Point cloud semantic segmentation is a key technique in the digital twin construction of water conservancy project, which can realize the identification and change detection of terrain features. However, constructing full-range point cloud data of the water conservancy environment remains one of the critical challenges for achieving comprehensive digital twin construction. Meanwhile, the openness of the water conservancy environment makes its point cloud data highly complex in structure with indistinct boundaries between different categories and huge differences in volume. This poses challenges to the accuracy and robustness of point cloud semantic segmentation algorithms. Therefore, we adopt unmanned aerial vehicle (UAV)-borne lidar to scan water conservancy scenes and construct a large-scale point cloud dataset, Water Conservancy Segment 3D (WCS3D), with approximately 265 million points. On this basis, we propose a point cloud segmentation model named PointBiMssc based on a bidirectional multi-scale attention mechanism for point cloud semantic segmentation in water conservancy environments. Experiments on our constructed dataset WCS3D and the benchmark dataset ScanNet V2 demonstrate that the proposed PointBiMssc model can accurately accomplish point cloud semantic segmentation tasks and generate high-precision segmentation boundaries. It surpasses the latest models including PointMetaBase, PointConvFormer, SPoTr and PointNeXt on the evaluation metrics of mIoU and OA, achieving state-of-the-art performance.
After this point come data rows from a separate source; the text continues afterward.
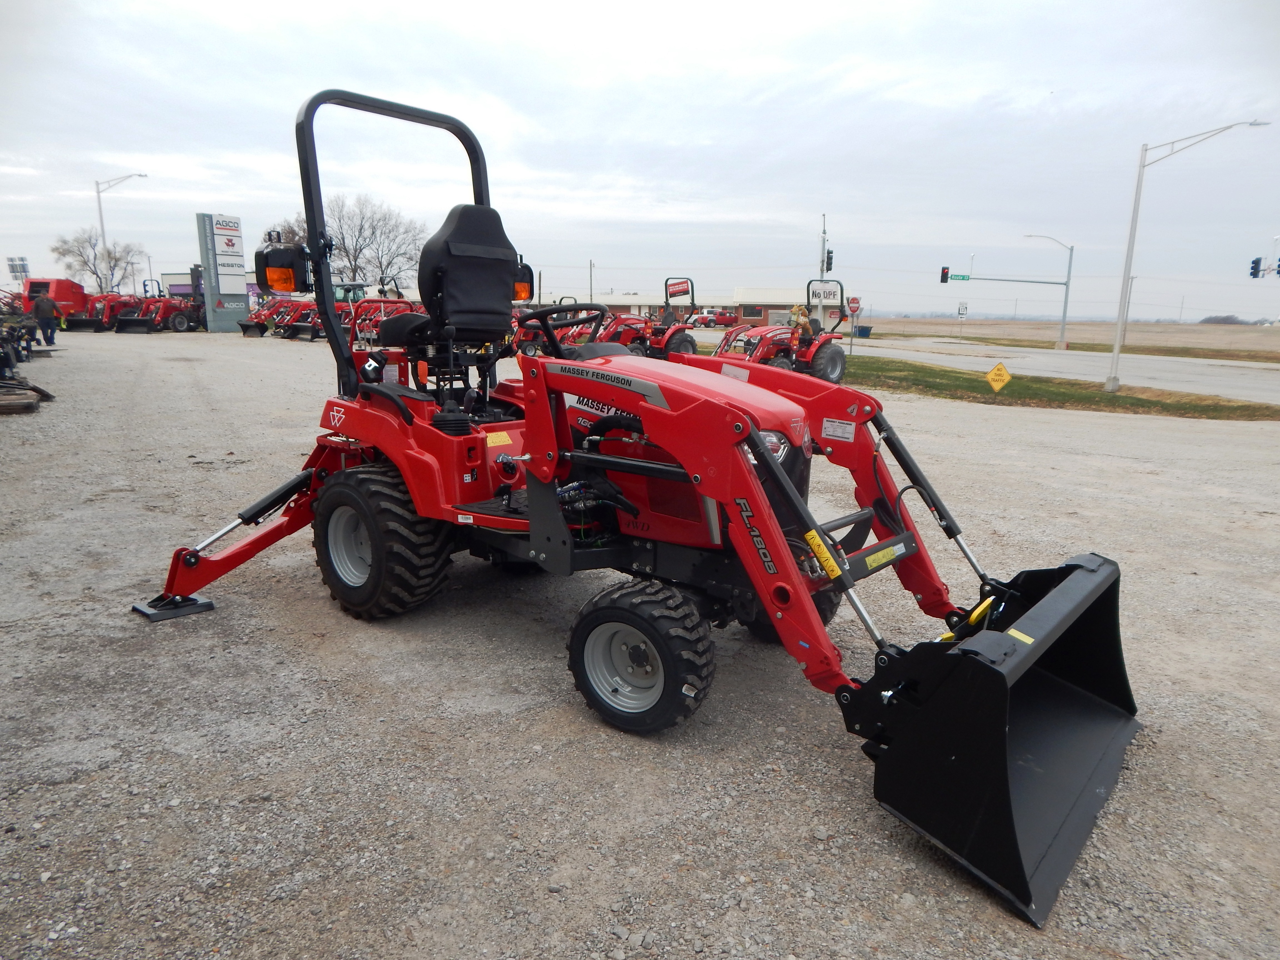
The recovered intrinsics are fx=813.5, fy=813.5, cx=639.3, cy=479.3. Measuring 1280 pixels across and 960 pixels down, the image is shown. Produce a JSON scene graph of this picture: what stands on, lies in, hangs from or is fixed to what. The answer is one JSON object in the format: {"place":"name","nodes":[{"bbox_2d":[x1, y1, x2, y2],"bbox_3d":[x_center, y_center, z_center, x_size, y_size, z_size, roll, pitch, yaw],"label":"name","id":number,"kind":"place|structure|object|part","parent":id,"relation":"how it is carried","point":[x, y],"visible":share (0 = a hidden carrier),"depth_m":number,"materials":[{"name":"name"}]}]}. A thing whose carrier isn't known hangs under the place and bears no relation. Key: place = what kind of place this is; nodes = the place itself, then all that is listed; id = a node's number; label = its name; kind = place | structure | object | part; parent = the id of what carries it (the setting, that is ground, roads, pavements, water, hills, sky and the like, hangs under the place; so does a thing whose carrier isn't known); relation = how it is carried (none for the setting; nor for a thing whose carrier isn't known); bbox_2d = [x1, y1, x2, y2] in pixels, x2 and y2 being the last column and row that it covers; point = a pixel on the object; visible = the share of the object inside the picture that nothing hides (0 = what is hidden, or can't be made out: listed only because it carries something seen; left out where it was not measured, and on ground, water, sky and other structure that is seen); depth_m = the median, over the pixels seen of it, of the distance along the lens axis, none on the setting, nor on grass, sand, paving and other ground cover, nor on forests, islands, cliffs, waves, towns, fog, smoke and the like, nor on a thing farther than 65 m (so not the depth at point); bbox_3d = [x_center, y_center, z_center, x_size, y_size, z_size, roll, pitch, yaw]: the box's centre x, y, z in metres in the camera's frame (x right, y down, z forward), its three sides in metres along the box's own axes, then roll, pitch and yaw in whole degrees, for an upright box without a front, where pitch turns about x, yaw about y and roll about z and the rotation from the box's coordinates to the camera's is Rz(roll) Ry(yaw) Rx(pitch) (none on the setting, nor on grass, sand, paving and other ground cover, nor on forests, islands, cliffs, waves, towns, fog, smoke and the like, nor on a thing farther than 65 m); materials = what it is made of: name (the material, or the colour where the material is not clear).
{"place":"outdoors","nodes":[
{"label":"outdoors","id":0,"kind":"place"},
{"bbox_2d":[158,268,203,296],"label":"building","id":1,"kind":"structure","parent":0,"point":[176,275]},
{"bbox_2d":[0,0,1279,320],"label":"sky","id":2,"kind":"structure","parent":0,"point":[1090,79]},
{"bbox_2d":[0,328,1279,959],"label":"gravel lot","id":3,"kind":"structure","parent":0,"point":[1127,431],"materials":[{"name":"grey gravel"}]},
{"bbox_2d":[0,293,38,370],"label":"equipment","id":4,"kind":"object","parent":3,"relation":"on","point":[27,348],"visible":0.87,"depth_m":17.89,"materials":[{"name":"black metal"}]},
{"bbox_2d":[0,375,53,414],"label":"wooden pallet","id":5,"kind":"object","parent":3,"relation":"on","point":[30,402],"visible":0.98,"depth_m":11.57,"materials":[{"name":"brown wood"}]},
{"bbox_2d":[31,288,58,345],"bbox_3d":[-18.004,-4.895,24.588,0.740,1.732,0.621,3,13,10],"label":"person","id":6,"kind":"object","parent":3,"relation":"on","point":[40,307],"visible":0.98,"depth_m":24.43},
{"bbox_2d":[19,277,91,326],"bbox_3d":[-29.289,-8.804,40.827,3.311,2.393,3.984,13,17,43],"label":"red machine","id":7,"kind":"object","parent":3,"relation":"on","point":[62,294],"visible":0.65,"depth_m":40.14,"materials":[{"name":"red metal"}]},
{"bbox_2d":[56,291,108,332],"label":"red tractor","id":8,"kind":"object","parent":3,"relation":"on","point":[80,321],"visible":0.64,"depth_m":38.06,"materials":[{"name":"red metal"}]},
{"bbox_2d":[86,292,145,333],"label":"red tractor","id":9,"kind":"object","parent":3,"relation":"on","point":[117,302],"visible":0.67,"depth_m":36.43,"materials":[{"name":"red metal"}]},
{"bbox_2d":[118,274,205,333],"bbox_3d":[-21.391,-7.943,37.492,2.375,2.403,4.292,13,17,43],"label":"red tractor","id":10,"kind":"object","parent":3,"relation":"on","point":[178,321],"visible":0.75,"depth_m":36.98,"materials":[{"name":"red metal"}]},
{"bbox_2d":[195,213,250,332],"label":"sign pylon","id":11,"kind":"object","parent":3,"relation":"on","point":[234,310],"visible":0.96,"depth_m":38.40,"materials":[{"name":"grey metal"}]},
{"bbox_2d":[239,294,295,337],"bbox_3d":[-15.417,-6.973,34.754,1.331,1.679,3.189,13,17,43],"label":"red tractor","id":12,"kind":"object","parent":3,"relation":"on","point":[247,326],"visible":0.59,"depth_m":34.28,"materials":[{"name":"red metal"}]},
{"bbox_2d":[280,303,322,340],"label":"red tractor","id":13,"kind":"object","parent":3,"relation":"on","point":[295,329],"visible":0.61,"depth_m":33.31,"materials":[{"name":"red metal"}]},
{"bbox_2d":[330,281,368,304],"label":"tractor","id":14,"kind":"object","parent":3,"relation":"on","point":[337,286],"visible":0.29,"depth_m":40.33,"materials":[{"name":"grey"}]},
{"bbox_2d":[345,296,421,347],"bbox_3d":[-7.725,-4.875,25.932,2.228,1.861,3.692,13,17,43],"label":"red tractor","id":15,"kind":"object","parent":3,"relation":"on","point":[359,332],"visible":0.52,"depth_m":25.45,"materials":[{"name":"red metal"}]},
{"bbox_2d":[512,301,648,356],"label":"steering wheel","id":16,"kind":"object","parent":3,"relation":"on","point":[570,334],"visible":0.5,"depth_m":20.61,"materials":[{"name":"red"}]},
{"bbox_2d":[116,83,1142,926],"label":"tractor","id":17,"kind":"object","parent":3,"relation":"on","point":[783,480],"visible":0.89,"depth_m":3.36,"materials":[{"name":"red metal"}]},
{"bbox_2d":[254,240,308,294],"bbox_3d":[-2.059,-1.223,4.684,0.287,0.292,0.277,13,17,43],"label":"work light","id":18,"kind":"object","parent":17,"relation":"attached to","point":[290,286],"visible":0.95,"depth_m":4.61,"materials":[{"name":"black plastic"}]},
{"label":"tire","id":19,"kind":"part","parent":17,"relation":"part of","materials":[{"name":"black rubber"}]},
{"bbox_2d":[418,202,519,340],"bbox_3d":[-1.012,-1.247,4.870,0.547,0.841,0.647,13,17,43],"label":"seat","id":20,"kind":"object","parent":17,"relation":"on","point":[502,270],"visible":0.81,"depth_m":4.84,"materials":[{"name":"black"}]},
{"bbox_2d":[511,261,533,301],"bbox_3d":[-0.795,-1.279,5.230,0.227,0.263,0.214,13,17,43],"label":"work light","id":21,"kind":"object","parent":17,"relation":"attached to","point":[528,270],"visible":0.5,"depth_m":5.18,"materials":[{"name":"orange plastic"}]},
{"label":"hood","id":22,"kind":"part","parent":17,"relation":"part of","materials":[{"name":"red metal"}]},
{"label":"headlight","id":23,"kind":"part","parent":17,"relation":"part of","materials":[{"name":"clear plastic"}]},
{"bbox_2d":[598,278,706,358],"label":"red tractor","id":24,"kind":"object","parent":3,"relation":"on","point":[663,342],"visible":0.56,"depth_m":20.30,"materials":[{"name":"red metal"}]},
{"bbox_2d":[664,278,692,300],"bbox_3d":[1.135,-5.519,23.794,0.856,0.625,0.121,3,13,10],"label":"sign","id":25,"kind":"object","parent":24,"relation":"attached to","point":[682,283],"visible":0.97,"depth_m":23.76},
{"bbox_2d":[713,281,852,383],"bbox_3d":[3.037,-3.105,17.772,1.903,2.261,4.341,13,17,43],"label":"red tractor","id":26,"kind":"object","parent":3,"relation":"on","point":[767,342],"visible":0.72,"depth_m":17.59,"materials":[{"name":"red metal"}]},
{"bbox_2d":[788,304,811,336],"bbox_3d":[3.689,-3.620,18.621,0.612,0.880,0.568,-8,15,-33],"label":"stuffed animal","id":27,"kind":"object","parent":26,"relation":"on","point":[804,324],"visible":0.76,"depth_m":18.50},
{"bbox_2d":[807,280,842,305],"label":"sign","id":28,"kind":"object","parent":26,"relation":"attached to","point":[830,297],"visible":0.9,"depth_m":29.90,"materials":[{"name":"white"}]},
{"bbox_2d":[846,355,1279,420],"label":"grass strip","id":29,"kind":"object","parent":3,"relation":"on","point":[1146,402],"visible":0.64,"depth_m":17.77,"materials":[{"name":"green plant"}]},
{"bbox_2d":[984,361,1011,392],"bbox_3d":[7.481,-2.077,16.984,0.608,0.758,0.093,5,13,20],"label":"warning sign","id":30,"kind":"object","parent":29,"relation":"on","point":[992,375],"visible":0.99,"depth_m":16.93,"materials":[{"name":"yellow metal"}]},
{"bbox_2d":[1106,120,1268,392],"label":"street lamp","id":31,"kind":"object","parent":29,"relation":"on","point":[1114,375],"visible":0.99,"depth_m":19.28,"materials":[{"name":"metal"}]},
{"bbox_2d":[543,285,848,325],"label":"building","id":32,"kind":"structure","parent":0,"point":[618,307],"materials":[{"name":"brown brick"}]},
{"bbox_2d":[843,316,1279,355],"label":"field","id":33,"kind":"structure","parent":0,"point":[1275,340],"materials":[{"name":"brown plant"}]},
{"bbox_2d":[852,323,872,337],"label":"trash bin","id":34,"kind":"object","parent":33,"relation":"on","point":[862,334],"visible":0.89,"depth_m":49.42,"materials":[{"name":"blue metal"}]},
{"bbox_2d":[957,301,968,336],"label":"road sign","id":35,"kind":"object","parent":33,"relation":"on","point":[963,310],"visible":1,"depth_m":50.16,"materials":[{"name":"white metal"}]},
{"bbox_2d":[932,245,1074,345],"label":"traffic signal pole","id":36,"kind":"object","parent":33,"relation":"on","point":[1066,283],"visible":0.98,"depth_m":46.12,"materials":[{"name":"grey metal"}]},
{"bbox_2d":[939,265,949,283],"bbox_3d":[14.632,-9.833,38.998,0.517,1.062,0.429,13,17,43],"label":"traffic light","id":37,"kind":"object","parent":36,"relation":"attached to","point":[944,275],"visible":0.96,"depth_m":38.91,"materials":[{"name":"black metal"}]},
{"bbox_2d":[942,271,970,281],"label":"street sign","id":38,"kind":"object","parent":36,"relation":"attached to","point":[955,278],"visible":0.94,"depth_m":42.83,"materials":[{"name":"green metal"}]},
{"bbox_2d":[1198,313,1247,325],"label":"tree line","id":39,"kind":"object","parent":33,"relation":"on","point":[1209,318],"visible":0.6,"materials":[{"name":"plant"}]},
{"bbox_2d":[844,336,1279,402],"label":"road","id":40,"kind":"structure","parent":0,"point":[1191,367],"materials":[{"name":"grey concrete"}]},
{"bbox_2d":[1248,257,1263,278],"bbox_3d":[20.491,-7.046,26.993,0.472,0.899,0.404,13,17,43],"label":"traffic light","id":41,"kind":"object","parent":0,"point":[1254,262],"visible":0.96,"depth_m":26.93,"materials":[{"name":"black"}]},
{"label":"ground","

conda create -n model python=3.8 -y
conda activate model
conda install ninja -y
# Choose version you want here: https://pytorch.org/get-started/previous-versions/
conda install pytorch==1.12.1 torchvision==0.13.1 torchaudio==0.12.1 cudatoolkit=11.3 -c pytorch -y
conda install h5py pyyaml -c anaconda -y
conda install sharedarray tensorboard tensorboardx yapf addict einops scipy plyfile termcolor timm -c conda-forge -y
cd libs/pointops
# usual
python setup.py install
# docker & multi GPU arch
TORCH_CUDA_ARCH_LIST="ARCH LIST" python setup.py install
# e.g. 7.5: RTX 3000; 8.0: a100 More available in: https://developer.nvidia.com/cuda-gpus
TORCH_CUDA_ARCH_LIST="7.5 8.0" python setup.py install
cd ../..
You can check your gpu architecture with the following code
CUDA_VISIBLE_DEVICES=0 python -c "import torch; print (torch.cuda.get_device_capability ())"
For the WCS3D dataset you can click [here](XTU-SCS-HappyCV/WCS3D: A point cloud dataset for outdoor water conservancy scenarios. (github.com))
For the Scannet v2 dataset you can click [here](ScanNet | Richly-annotated 3D Reconstructions of Indoor Scenes (scan-net.org)). Note that please download the data in kaggle's trainval_0.25_pth.zip file
You need to set the data path, which can be placed anywhere in the data directory of the project folder through a soft connection
ln -s /data/... ./data/scannet/train...
ln -s /data/... ./data/wcs3d/train...
Click here to download weights and create a weight folder in the root directory, like [PointBiMssc/weight]
With the above steps ready, we can start training and testing, note that only the key parameters are given in our sh file, please refer to the config file for details
# scannetv2
sh scripts/train.sh -s "log/scv2" -c "configs/semseg-scannet.py" -g 2
# wcs3d
sh scripts/train.sh -s "log/wcs3d" -c "configs/semseg-wcs3d..py" -g 2
# scannetv2
sh scripts/test.sh -s "log/scannet" -c "configs/semseg-scannet.py" -w "weight/model_best_scv2.pth"
# wcs3d
sh scripts/test.sh -s "log/wcs3d" -c "configs/semseg-wcs3d.py" -w "weight/model_best_wcs3d.pth"